Daracık yemekhanede hepi topu sekiz on kişi kalıyoruz. Ben, Ramazan, Yusuf, 95’e 4’lerden gece çavuşu Murat ve yine uzun dönemlerden birkaç asker… Çok uzaklardan geldiğini hissettiğimiz, yerin ta dibinden fırlayıp tümenin üs bölgelerine kadar yayılan muazzam bir basınç ve ses dalgasıyla sarsılıyoruz sonra. Kimsenin kılı bile kıpırdamıyor. Yemeklerimizi yemeye devam ediyoruz. İçten içe, farklı bir olayın heyecanıyla mutlu bile oluyoruz belki, ama asla belli etmiyoruz. Hiçbir şey olmamış gibi yemek yemeye devam ediyoruz. Yusuf; Nizar Kabbani’den, Ramazan; hiç görmediği kızından ve Murat çavuş; nişanlısından bahsediyor. Hâlbuki bilmiyor ki kız onu terk edecek.
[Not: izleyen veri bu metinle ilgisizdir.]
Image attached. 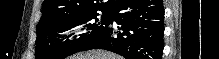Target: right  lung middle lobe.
<instances>
[{
  "mask_svg": "<svg viewBox=\"0 0 219 59\" xmlns=\"http://www.w3.org/2000/svg\"><path fill=\"white\" fill-rule=\"evenodd\" d=\"M58 19L37 27L35 59H63L80 52L109 25L110 11Z\"/></svg>",
  "mask_w": 219,
  "mask_h": 59,
  "instance_id": "obj_1",
  "label": "right lung middle lobe"
}]
</instances>
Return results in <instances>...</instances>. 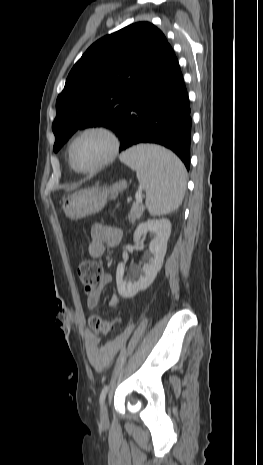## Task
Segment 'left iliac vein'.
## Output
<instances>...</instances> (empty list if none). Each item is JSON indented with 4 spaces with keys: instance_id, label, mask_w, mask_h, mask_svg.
Wrapping results in <instances>:
<instances>
[{
    "instance_id": "1",
    "label": "left iliac vein",
    "mask_w": 263,
    "mask_h": 465,
    "mask_svg": "<svg viewBox=\"0 0 263 465\" xmlns=\"http://www.w3.org/2000/svg\"><path fill=\"white\" fill-rule=\"evenodd\" d=\"M100 418L103 423H106L108 421V408L105 402L101 406Z\"/></svg>"
}]
</instances>
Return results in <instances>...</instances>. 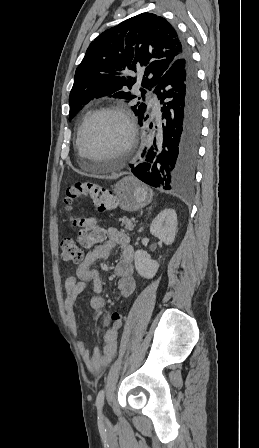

Yemeklerimizi bitirdikten sonra tabldotları bulaşıkhaneye götürüp gazinoya doğru yürümeye başlıyoruz. Ramazan bir gafletle deliyor ‘şimdi’yi: ‘’Kesin Cudi’yi bombaladılar.’’ diyor. Yusuf, kendini anti militarist ya da devrimci falan zannettiğinden olaya gayet rasyonel yaklaşıyor ve bir takım çıkarımlarda bulunuyor. Günde on altı saat nöbet tutmaya zorlanan askerler Yusuf’a hak veriyorlar. ‘’Gök gürültüsüydü!’’ diyorum ve inatla savunuyorum tezimi. Gazinoya giriyoruz ve televizyonu açıyoruz. Nefes filmindeki sahne aynen gerçek oluyor. Gülkurusu ceketli, süslü püslü bir kadın, ölüm haberlerinden yontulmuş rutin bir ses tonuyla televizyonun camlarını kırarak er gazinosuna; Yusuf, Ramazan ve Murat çavuş’un çay içtiği masaya doğru usulca yaklaşıveriyor. Bir sandalye çekiyor ve oturuyor.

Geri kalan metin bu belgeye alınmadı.